=== Texte de la page ===

La complémentarité entre les études théoriques et les expérimentations devrait aussi être mobilisée afin d’optimaliser la façon dont les objectifs de perte de poids sont définis dans le cadre de dispositifs incitatifs 2, . Les expériences menées à cet effet assignent souvent, sans le justifier, des objectifs 3 qui correspondent à un nombre de kilos perdus [ 15 ] ou à la perte d’un certain pourcentage du poids de départ [ 8 , 14 ]. La combinaison optimale de l’objectif de perte de poids et de la récompense qui est octroyée en cas d’atteinte de cet objectif mérite pourtant que l’on s’y attarde. Les sujets n’ont pas tous les mêmes attitudes face à la situation d’incertitude qui caractérise ces programmes. Par conséquent, il est vraisemblable que certains sujets effectuent plus d’efforts pour atteindre un objectif de perte de poids exigeant mais très rémunérateur, alors que d’autres sont davantage motivés par un objectif raisonnable, même s’il offre une récompense moindre en cas de succès. De même, les efforts fournis par un troisième groupe de sujets pourraient être plus importants si on proposait à ceux-ci une récompense proportionnelle à la perte de poids qu’ils auront atteinte. Cette discussion doit en outre garder à l’esprit que l’objectif final de ces dispositifs n’est pas la perte de poids pendant la durée du programme, mais la poursuite des efforts comportementaux de façon durable. À cet égard, on peut aussi se demander si des objectifs de poids très exigeants combinés avec des gains importants n’incitent pas les sujets à perdre trop rapidement beaucoup de poids, et s’ils ne sont pas de surcroît susceptibles d’intéresser des sujets surtout attirés par la récompense financière. Dans les deux cas, la poursuite des efforts au-delà du programme serait vraisemblablement compromise.

=== Contenu du listing ===

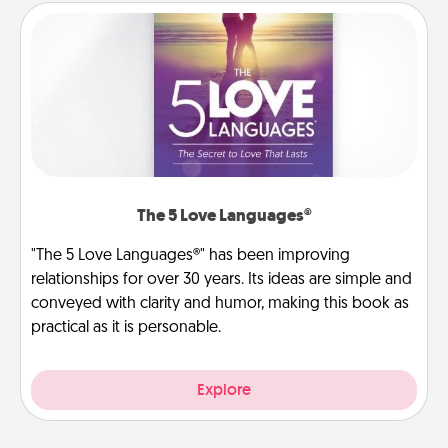
The 5 Love Languages®
"The 5 Love Languages®" has been improving
relationships for over 30 years. Its ideas are simple and
conveyed with clarity and humor, making this book as
practical as it is personable.
Explore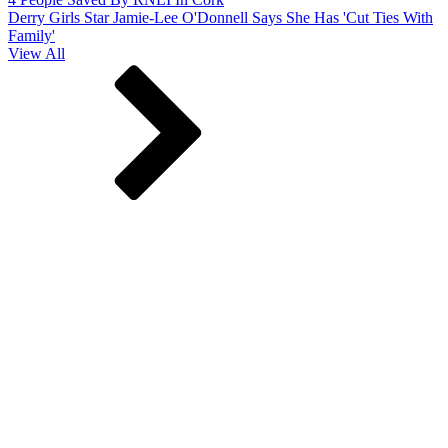
Derry Girls Star Jamie-Lee O'Donnell Says She Has 'Cut Ties With
Family'
View All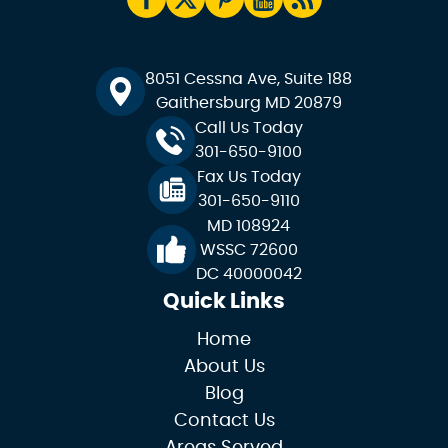
8051 Cessna Ave, Suite 188
Gaithersburg MD 20879
Call Us Today
301-650-9100
Fax Us Today
301-650-9110
MD 108924
WSSC 72600
DC 40000042
Quick Links
Home
About Us
Blog
Contact Us
Areas Served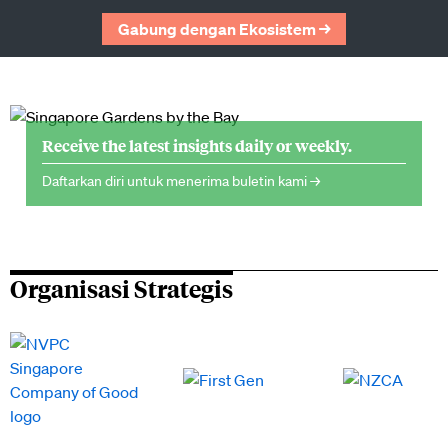
Gabung dengan Ekosistem →
Receive the latest insights daily or weekly.
Daftarkan diri untuk menerima buletin kami →
Organisasi Strategis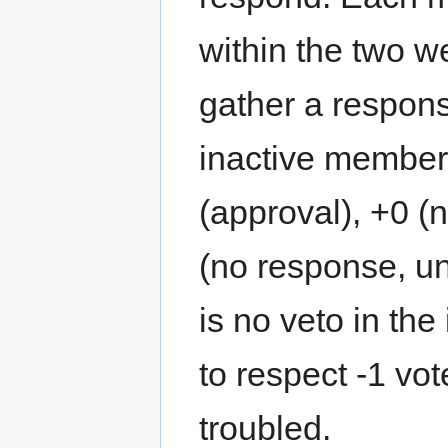
within the two w
gather a respons
inactive members
(approval), +0 (
(no response, un
is no veto in th
to respect -1 vo
troubled.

===

• [Travail demandé]: D'après le texte de la page, quel est l'objectif final des dispositifs incitatifs à la perte de poids ?

• [Corrigé]: L'objectif final est la poursuite durable des efforts comportementaux, et non la perte de poids pendant la durée du programme.